Africa-Press. In a notable political and legal move, the Eritrean Ministry of Foreign Affairs published a document titled “Sovereignty in the Face of Ambition for Domination: The Ethiopian Expansionist Pursuit of a Maritime Outlet” on Wednesday, elevating Asmara’s stance to a level of “political advocacy” against statements made by Ethiopian Prime Minister Abiy Ahmed regarding the Red Sea.
According to the text of the document published on a local source, Addis Ababa presents itself as having a “sovereign access to the sea as an existential goal that is irreversible,” which Asmara describes as “a flawed logic that justifies regional expansion at the expense of its neighbors.”
The Eritrean advocacy revolves around three pillars:
The first is that “landlocked countries in the world – from Botswana to Switzerland and Kazakhstan – secure their trade through standard agreements with coastal countries,” and that Eritrea has opened its ports for Ethiopian trade “on generous terms” since its independence in 1993.
The second is that Abiy Ahmed’s conflation of “commercial access” and “territorial ownership” represents “a blatant violation of international law, and of the African Union’s principle regarding the stability of colonial-era borders,” according to the document.
The third pillar is purely legal: a landlocked country, according to international law, is not permitted to deploy military assets in the territorial waters of its neighbor without an agreement with the host state, while maritime security remains “the prerogative of coastal states.”
The document also carries a sarcastic tone, borrowing a Tigrinya proverb that states, “the butterfly unable to cover itself seeks to cover the ground,” referring to Ethiopia’s claim that it can secure the international shipping lane while it struggles to control its internal borders in the Amhara, Oromia, and Tigray regions.
Irrevocable Referendum
Asmara refers in its advocacy to what it describes as “the established reality of the existence of the Eritrean state,” implicitly referencing the May 1993 referendum that was conducted under international auspices and led to independence.

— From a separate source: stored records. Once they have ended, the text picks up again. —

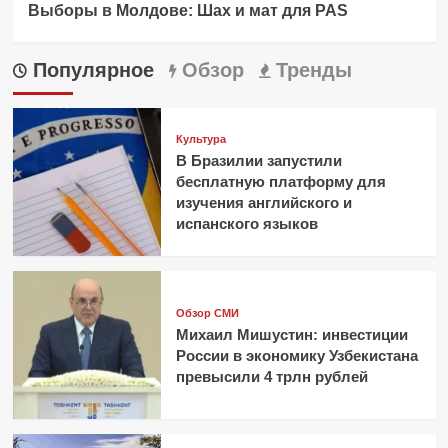
Выборы в Молдове: Шах и мат для PAS
Популярное
Обзор
Тренды
Культура
В Бразилии запустили
бесплатную платформу для
изучения английского и
испанского языков
Обзор СМИ
Михаил Мишустин: инвестиции
России в экономику Узбекистана
превысили 4 трлн рублей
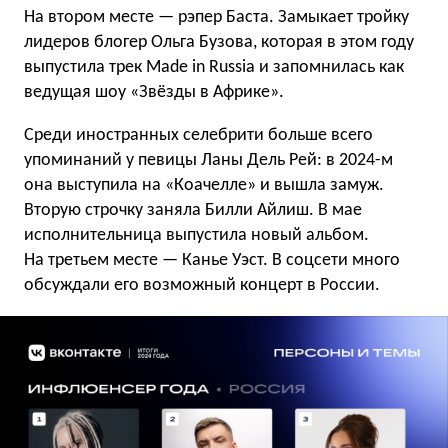
На втором месте — рэпер Баста. Замыкает тройку
лидеров блогер Ольга Бузова, которая в этом году
выпустила трек Made in Russia и запомнилась как
ведущая шоу «Звёзды в Африке».
Среди иностранных селебрити больше всего
упоминаний у певицы Ланы Дель Рей: в 2024-м
она выступила на «Коачелле» и вышла замуж.
Вторую строчку заняла Билли Айлиш. В мае
исполнительница выпустила новый альбом.
На третьем месте — Канье Уэст. В соцсети много
обсуждали его возможный концерт в России.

Observers believe that invoking this legitimacy now aims to place any discussion regarding the port of Assab outside the realm of “sovereign negotiation.” The document considers that “the hostile Ethiopian rhetoric and recent military maneuvers, including the memorandum of understanding with Somaliland in 2024, are serious provocations that could ignite regional chaos.”
Conversely, the Ethiopian Prime Minister presents the doctrine of “dual waters” that links his country’s sovereignty over the Grand Ethiopian Renaissance Dam (which became operational in September 2025) with access to the Red Sea. The Ethiopian Horn Review summarized it as an approach that makes the maritime outlet a remedy for the “geographical prison” imposed on 132 million Ethiopians since Eritrea’s separation.
The Eritrean advocacy cannot be read in isolation from the reshaping of alliances in the Horn of Africa. Egyptian President Abdel Fattah el-Sisi hosted Eritrean President Isaias Afwerki for a five-day working visit (October 30 – November 4, 2025), which focused – according to a local source – on Red Sea security, the Sudanese file, and support for Somalia.
Subsequent reports, relayed by the Horn Review, indicated arrangements to enhance facilities at the Eritrean port of Assab and the Djibouti port of Doraleh for the benefit of Egyptian naval vessels and forces, extending from a trilateral Egyptian-Eritrean-Somali summit held in Cairo in 2024.
On the other hand, Ethiopia relies on a strategic partnership with the UAE, while Asmara, according to Afwerki’s statements to a local source on November 12, 2025, considers that “any foreign military base” in the Red Sea basin is “illegal and unacceptable,” proposing a vision consisting of 12 points for managing the security of the corridor in the hands of its coastal states.
The Specter of a New War in the Horn of Africa
Tensions between the two neighbors resurfaced in September 2025 when Abiy Ahmed described the loss of the maritime outlet as “a mistake that must be corrected,” while Ethiopia accused Asmara – in a message from its Foreign Minister Gedion Timotheos to the UN Secretary-General on October 2, 2025 – of “preparing to wage war” and supporting factions of the Tigray People’s Liberation Front, according to a local source. In turn, Afwerki accused Addis Ababa of “childish provocation.”
With forces from both countries amassing at the border, the Bloomsbury Institute for Intelligence and Security warned in January 2026 that any spark could plunge the Horn of Africa back into the cycle of war from 1998-2000, which resulted in around 100,000 casualties.
While international and regional powers push for mediation, the biggest question remains: Will Asmara’s legal advocacy be sufficient to deter Addis Ababa’s ambitions? Or will the port of Assab – or any other port – become the next flashpoint for war in the region?